We studied 153 women planning pregnancy (n=92 conceived) and 52 non-pregnant, age-matched female controls. Samples were collected prior to pregnancy, once each trimester and 2, 16 and 36 weeks postpartum. The controls were followed in parallel.
P-estradiol (E2), prolactin and 1,25-dihydroxyvitamin D (1,25(OH)2D) increased (p<0.001) during pregnancy, whereas plasma levels of parathyroid hormone (P-PTH) and calcitonin decreased (p<0.01). Insulin-like growth factor I (IGF-I) was suppressed (p<0.05) in early pregnancy but peaked in the third trimester. Postpartum, E2 was low (p<0.05); prolactin decreased according to lactation status (p<0.05). 1,25(OH)2D was normal and IGF-I was again reduced (p<0.05). P-PTH and calcitonin increased postpartum. From early pregnancy, markers of bone resorption and formation rose and fall, respectively (p<0.001). From the third trimester, bone formation markers increased in association with IGF-I changes (p<0.01). Postpartum increases in bone turnover markers were associated with lactation status (p<0.001). During lactation, plasma phosphate was increased, whereas calcium levels tended to be decreased which may stimulate PTH levels during and after prolonged lactation.

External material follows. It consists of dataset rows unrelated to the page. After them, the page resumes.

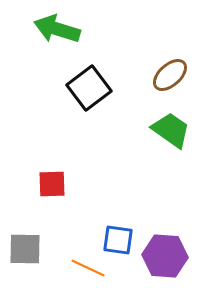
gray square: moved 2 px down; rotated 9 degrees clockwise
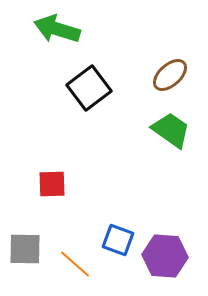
blue square: rotated 12 degrees clockwise
orange line: moved 13 px left, 4 px up; rotated 16 degrees clockwise
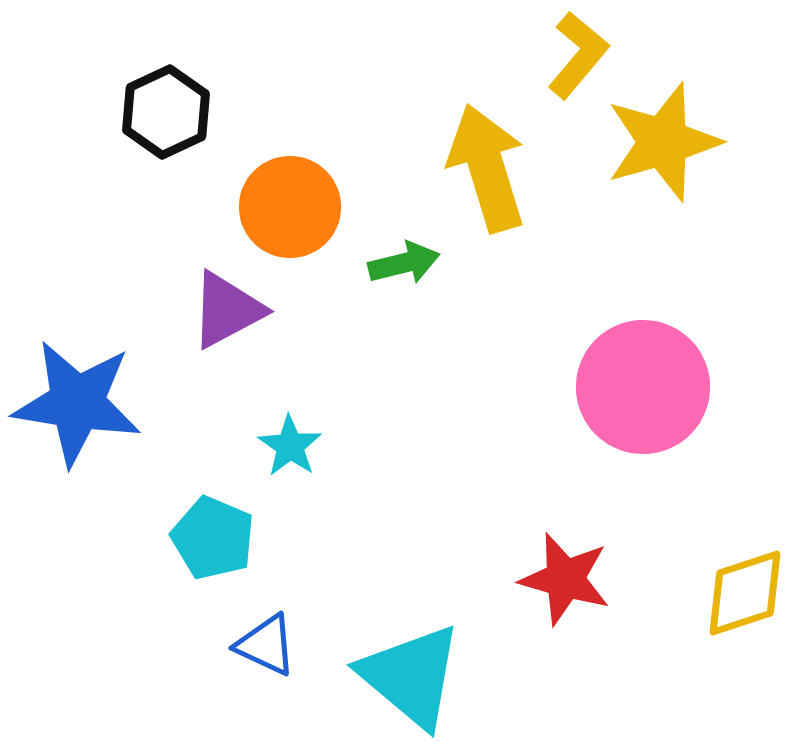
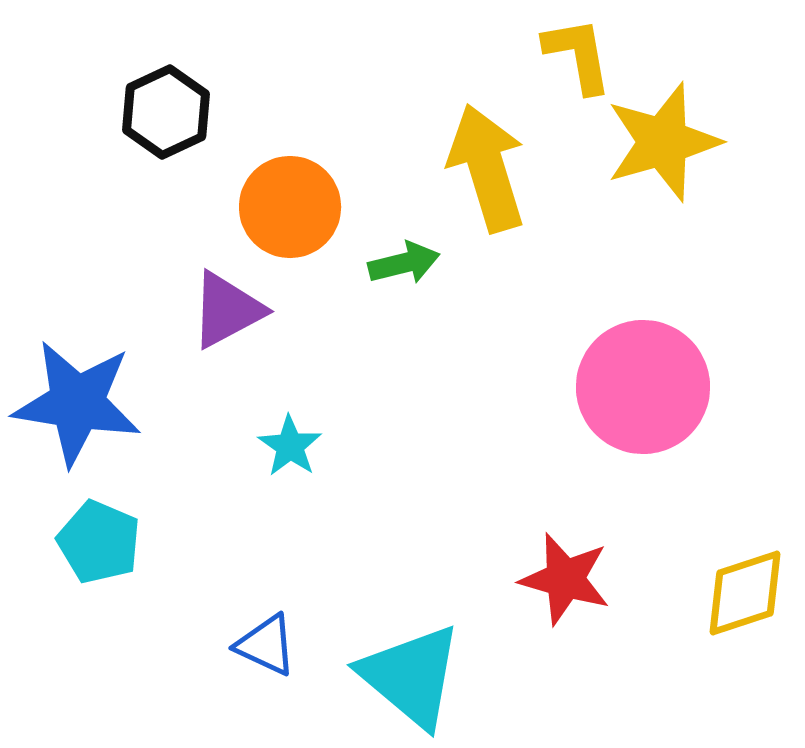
yellow L-shape: rotated 50 degrees counterclockwise
cyan pentagon: moved 114 px left, 4 px down
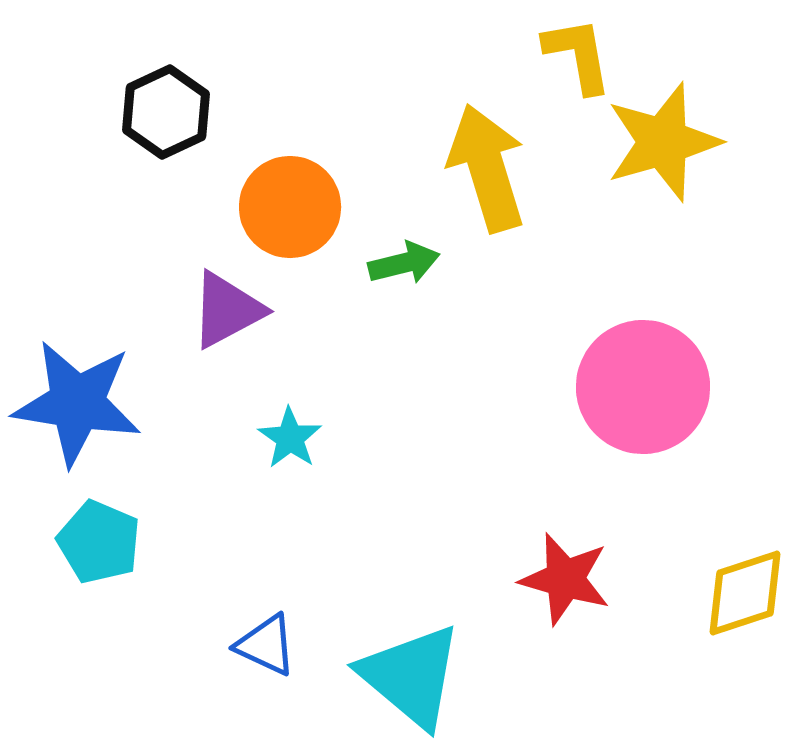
cyan star: moved 8 px up
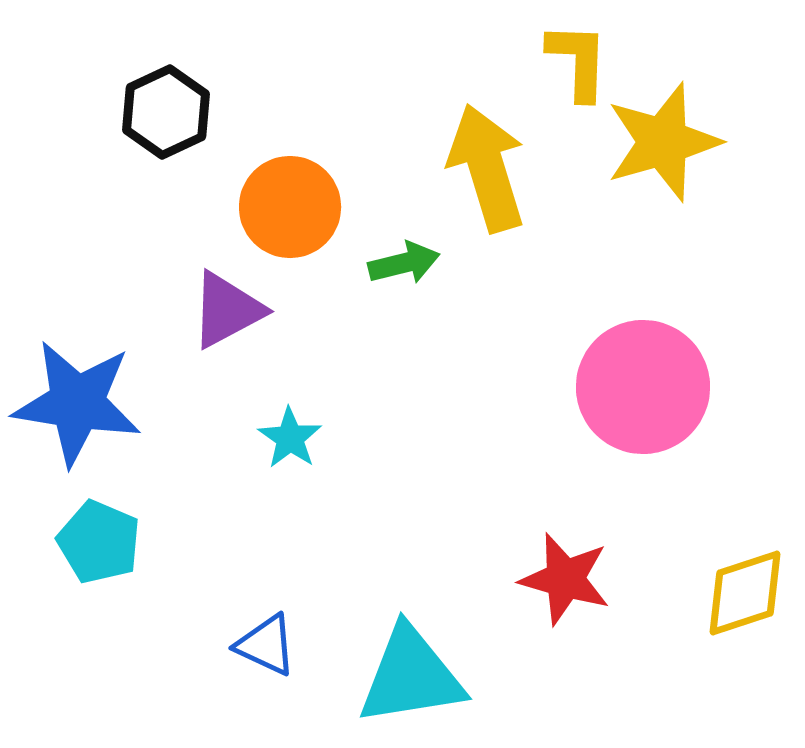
yellow L-shape: moved 6 px down; rotated 12 degrees clockwise
cyan triangle: rotated 49 degrees counterclockwise
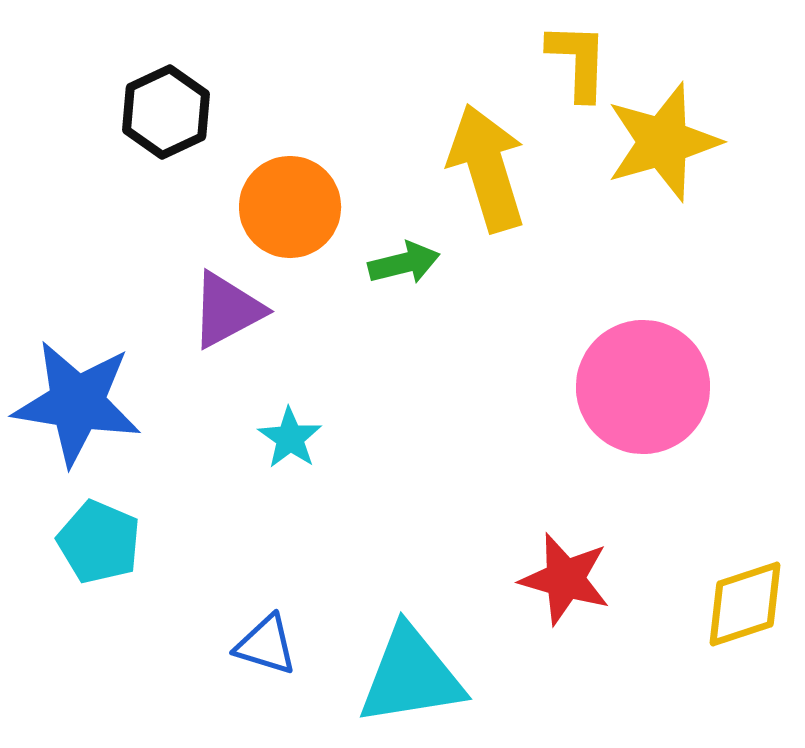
yellow diamond: moved 11 px down
blue triangle: rotated 8 degrees counterclockwise
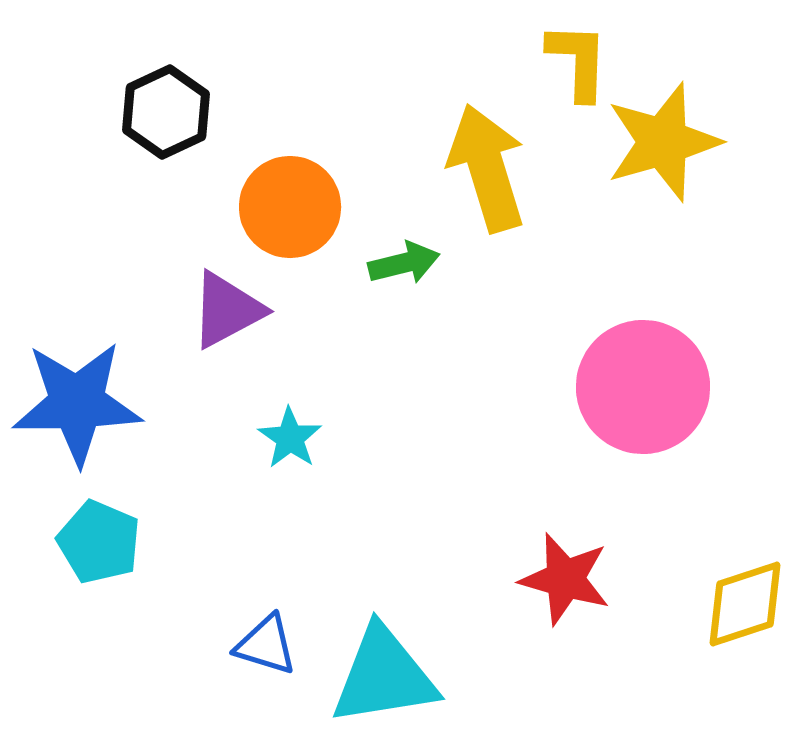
blue star: rotated 10 degrees counterclockwise
cyan triangle: moved 27 px left
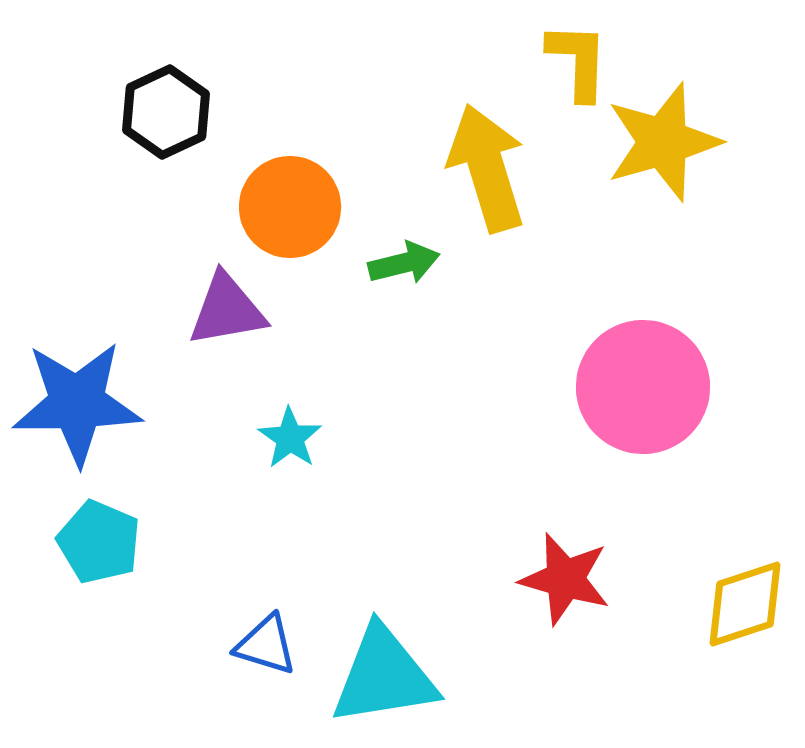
purple triangle: rotated 18 degrees clockwise
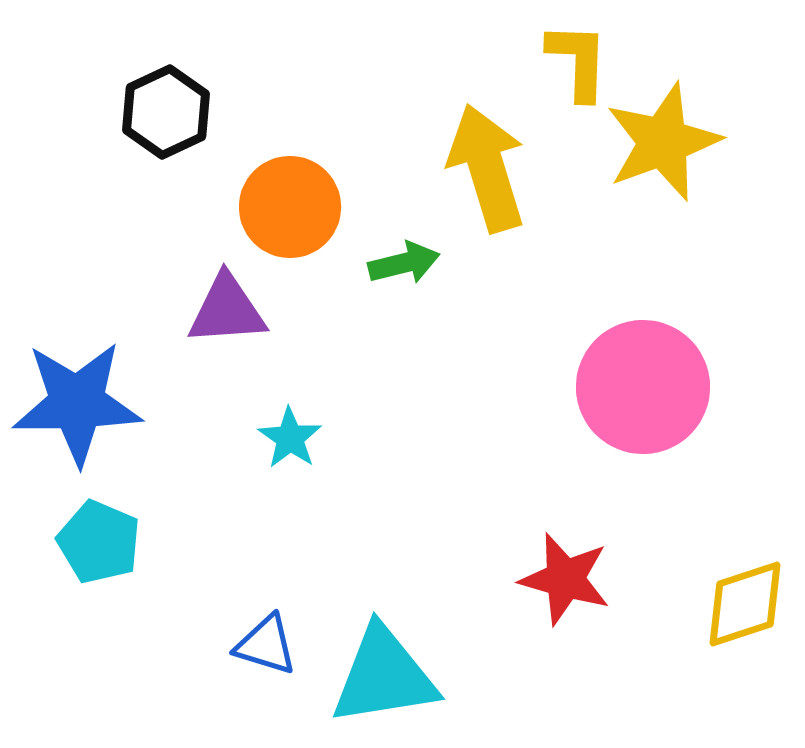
yellow star: rotated 4 degrees counterclockwise
purple triangle: rotated 6 degrees clockwise
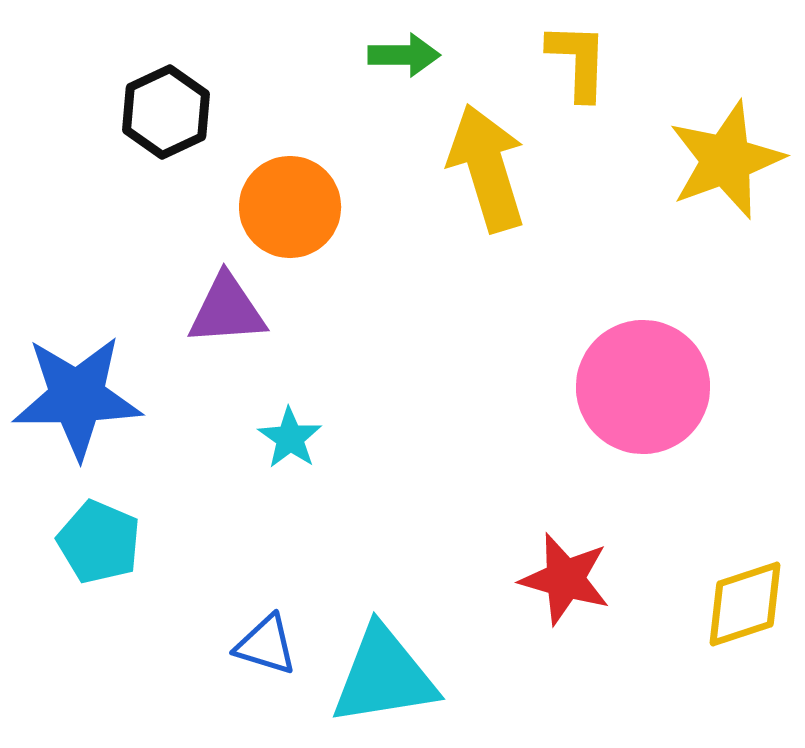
yellow star: moved 63 px right, 18 px down
green arrow: moved 208 px up; rotated 14 degrees clockwise
blue star: moved 6 px up
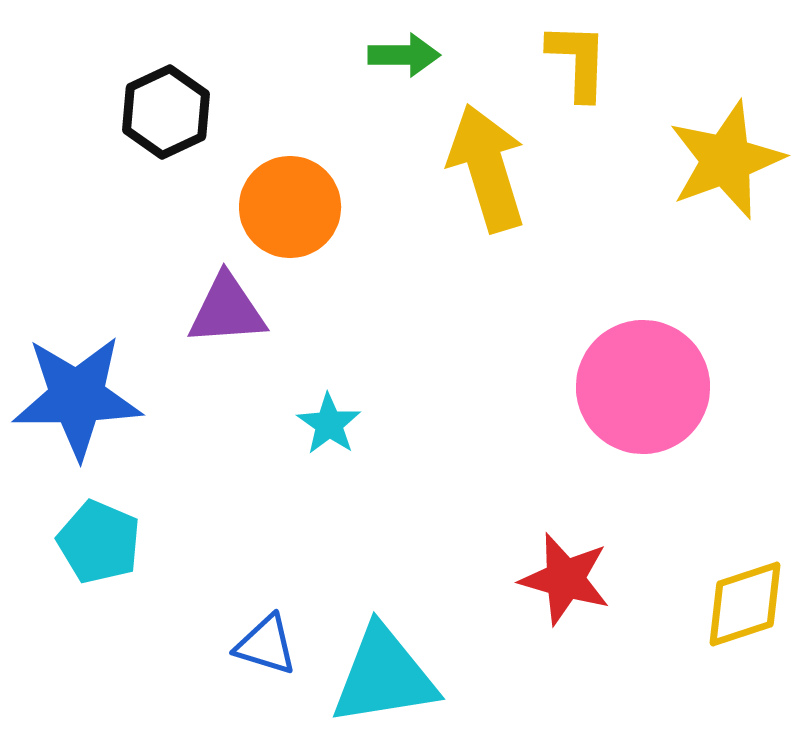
cyan star: moved 39 px right, 14 px up
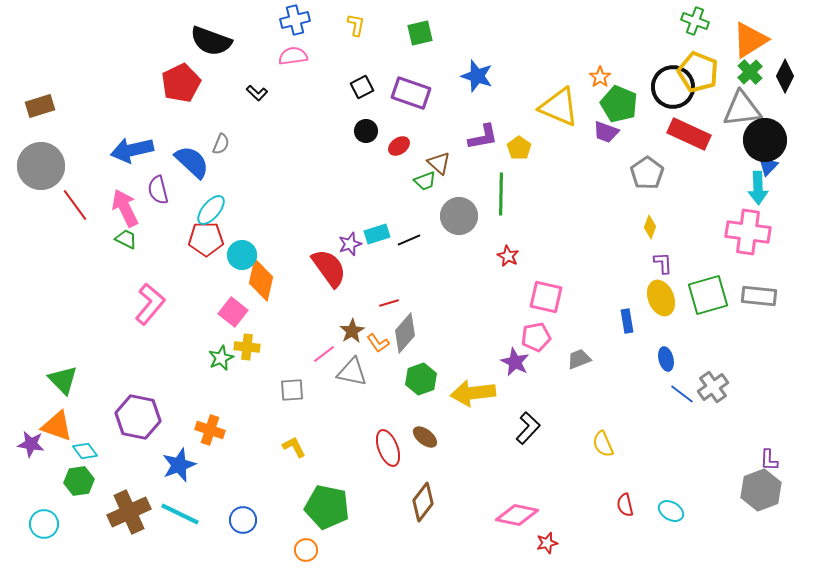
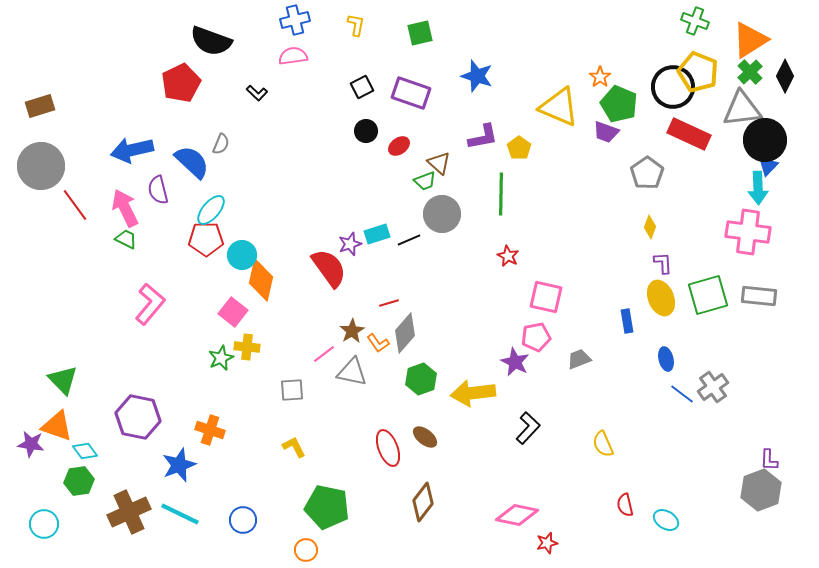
gray circle at (459, 216): moved 17 px left, 2 px up
cyan ellipse at (671, 511): moved 5 px left, 9 px down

The increased calcium requirements in early pregnancy are not completely offset by increased intestinal calcium absorption caused by high 1,25(OH)2D since changes in bone markers indicated a negative bone balance. The rise in bone formation in late pregnancy may be initiated by a spike in IGF-I levels. The high bone turnover in lactating women may be related to high prolactin and PTH levels, low E2 levels and perhaps increased parathyroid hormone-related protein levels.
妊娠和哺乳期会导致钙稳态和骨代谢发生重大变化。本基于人群的队列研究展示了妊娠和哺乳期钙稳态、钙调节激素和骨代谢的生理变化。
我们描述了妊娠和哺乳期钙稳态、钙调节激素和骨代谢的生理变化。
我们研究了 153 名计划妊娠的女性(92 名成功妊娠)和 52 名未妊娠、年龄匹配的女性对照。样本在妊娠前、妊娠每三个月和产后 2、16 和 36 周采集。对照组进行了平行随访。
妊娠期间雌二醇(E2)、催乳素和 1,25-二羟维生素 D(1,25(OH)2D)增加(p<0.001),而甲状旁腺激素(P-PTH)和降钙素的血浆水平降低(p<0.01)。胰岛素样生长因子 I(IGF-I)在妊娠早期被抑制(p<0.05),但在第三个三个月达到峰值。产后,E2 水平较低(p<0.05);催乳素根据哺乳状态而降低(p<0.05)。1,25(OH)2D 正常,IGF-I 再次降低(p<0.05)。P-PTH 和降钙素在产后增加。从妊娠早期开始,骨吸收和形成的标志物分别上升和下降(p<0.001)。从第三个三个月开始,骨形成标志物的增加与 IGF-I 的变化相关(p<0.01)。产后骨转换标志物的增加与哺乳状态相关(p<0.001)。哺乳期时,血浆磷酸盐增加,而血钙水平趋于降低,这可能会在长期哺乳期间刺激 PTH 水平。
妊娠早期增加的钙需求并未被高水平 1,25(OH)2D 引起的肠道钙吸收增加完全抵消,因为骨标志物的变化表明存在负钙平衡。妊娠晚期骨形成的增加可能是 IGF-I 水平激增引发的。哺乳期妇女的高骨转换可能与高催乳素和 PTH 水平、低雌二醇水平以及可能增加的甲状旁腺激素相关蛋白水平有关。